As our understanding of players of MHC class I (MHC-I) is far from complete, we initially performed an unbiased genome-wide screen to systematically decipher the rest of the MHC-I network. The screen is based on near-haploid human leukemic cells (KBM7), retrovirally modified to contain millions of different single-gene-knockout cells. As a result some of these cells became MHC-I high or low and were separately sorted out by FACS. Deep sequence analyses of the sorted cell populations versus unsorted control cells revealed that the MHC-I low population was enriched for knockouts of known key proteins in the MHC-I network, such as Tapasin, TAP1, TAP2 and β2M. Among the new hit proteins of both screens, we identified two enzymes: a novel peptidase and an E3 ligase, which were first validated using siRNA knockdown in different cell lines.
Using cutting edge TALEN and CRISPR genome-editing technology, we generated different cell lines that are completely knockout for the peptidase and E3 ligase. As expected, MHC-I expression on the E3 ligase knockout cell line was increased. Expression on the peptidase knockout cell lines was drastically decreased and could be rescued by retroviral reconstitution of the peptidase. Importantly, reconstitution using a catalytic inactive peptidase did not rescue MHC-I expression, showing that the proteolytic activity is essential for its MHC-I related function.
Treatment of peptidase knockout cells with IFN-γ revealed that MHC-I could still be up-regulated. Moreover, the peptidase itself was not IFN-γ inducible in contrast to known other MHC-I regulators, arguing for an unexpected immune-independent regulation of the antigen presentation pathway.

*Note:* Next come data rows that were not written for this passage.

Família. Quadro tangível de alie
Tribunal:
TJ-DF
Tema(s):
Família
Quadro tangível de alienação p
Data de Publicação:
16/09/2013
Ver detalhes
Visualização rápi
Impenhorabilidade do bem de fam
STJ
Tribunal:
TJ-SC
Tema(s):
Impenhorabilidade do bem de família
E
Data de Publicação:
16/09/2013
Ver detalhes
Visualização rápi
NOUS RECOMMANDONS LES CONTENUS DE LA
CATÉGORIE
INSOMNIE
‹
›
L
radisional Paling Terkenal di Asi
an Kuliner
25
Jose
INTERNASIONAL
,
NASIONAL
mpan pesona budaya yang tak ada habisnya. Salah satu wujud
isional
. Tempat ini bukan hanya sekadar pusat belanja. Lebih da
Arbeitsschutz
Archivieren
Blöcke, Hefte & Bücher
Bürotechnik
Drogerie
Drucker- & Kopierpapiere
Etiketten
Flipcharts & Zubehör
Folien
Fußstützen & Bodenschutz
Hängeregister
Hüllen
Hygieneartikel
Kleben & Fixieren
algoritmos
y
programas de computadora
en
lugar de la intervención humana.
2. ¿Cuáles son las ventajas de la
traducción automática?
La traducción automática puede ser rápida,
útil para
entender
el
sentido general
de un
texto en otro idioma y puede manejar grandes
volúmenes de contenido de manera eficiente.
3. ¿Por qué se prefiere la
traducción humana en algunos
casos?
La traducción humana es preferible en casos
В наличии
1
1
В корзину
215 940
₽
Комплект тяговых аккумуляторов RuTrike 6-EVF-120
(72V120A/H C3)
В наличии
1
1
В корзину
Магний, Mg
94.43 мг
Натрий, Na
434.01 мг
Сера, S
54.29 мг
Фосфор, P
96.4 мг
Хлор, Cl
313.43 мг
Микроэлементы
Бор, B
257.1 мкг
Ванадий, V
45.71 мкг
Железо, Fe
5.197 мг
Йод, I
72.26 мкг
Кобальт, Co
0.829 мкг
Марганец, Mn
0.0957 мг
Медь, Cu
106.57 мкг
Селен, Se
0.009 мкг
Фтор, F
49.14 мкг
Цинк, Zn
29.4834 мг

We are currently in the process of performing similar screens for the cell surface expression of costimulatory molecules. In conclusion, using high-tech screening and the latest state-of-the-art genome-editing tools, we are building a near-complete map of the intracellular network behind MHC-I and costimulatory molecule cell surface expression. Thereby we have initiated new efforts to define novel potential targets for immunotherapy.